The expression of the pair of DLX6-AS and DLX5 increased in CA in the RNA-seq data and qRT‒PCR results. Both DLX6 and DLX-5 act as oncogenes to promote cellular proliferation and inhibit apoptosis [45,46,47,48]. Interestingly, DLX6-AS1 and DLX5 play their roles by targeting the PI3K/AKT/mTOR signaling pathway [49]. Whether increased DLX6-AS and DLX5 in CA participate in regulating the proliferation and apoptosis of HPV-infected cells needs to be confirmed by carrying out functional gain- and loss-of function experiments to explore the function of candidate lncRNAs in CA.

Conclusions

CA has a specific lncRNA and mRNA profile, and dysregulated lncRNAs in CA may be potential novel candidates.

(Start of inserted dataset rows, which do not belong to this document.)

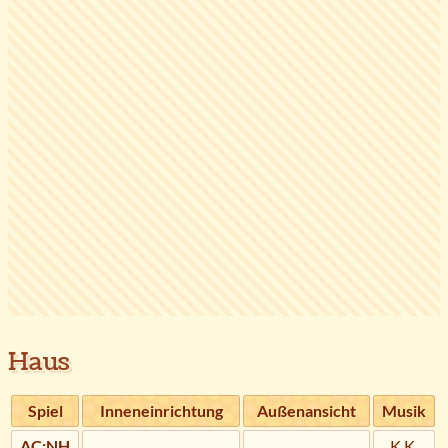
Haus
Spiel
Inneneinrichtung
Außenansicht
Musik
AC:NH
K.K.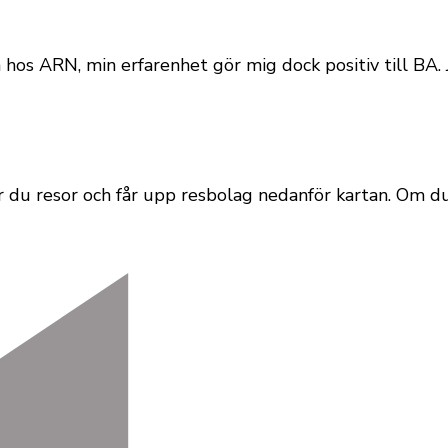
 hos ARN, min erfarenhet gör mig dock positiv till BA. 
er du resor och får upp resbolag nedanför kartan. Om d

Functional enrichment analysis revealed that the DEGs coexpressed with DElncRNAs were involved in cell adhesion, keratinocyte differentiation, and the pathways involved in ECM-receptor interaction, PI3K/AKT signaling pathway, TGF-ß signaling pathway and local adhesion. We further constructed a network among DElncRNAs-cisTFs-DEGs and found that some differential lncRNAs play cis-regulatory roles on TFs, especially those belonging to the HOX family. In the future, we will explore the relationships between the candidate lncRNAs of EVX1-AS, HOXA11-AS, DLX6-AS and CA and their probable regulatory mechanisms. It will be useful to understand the pathogenesis of CA to provide new directions for the prevention, clinical treatment and efficacy evaluation of CA.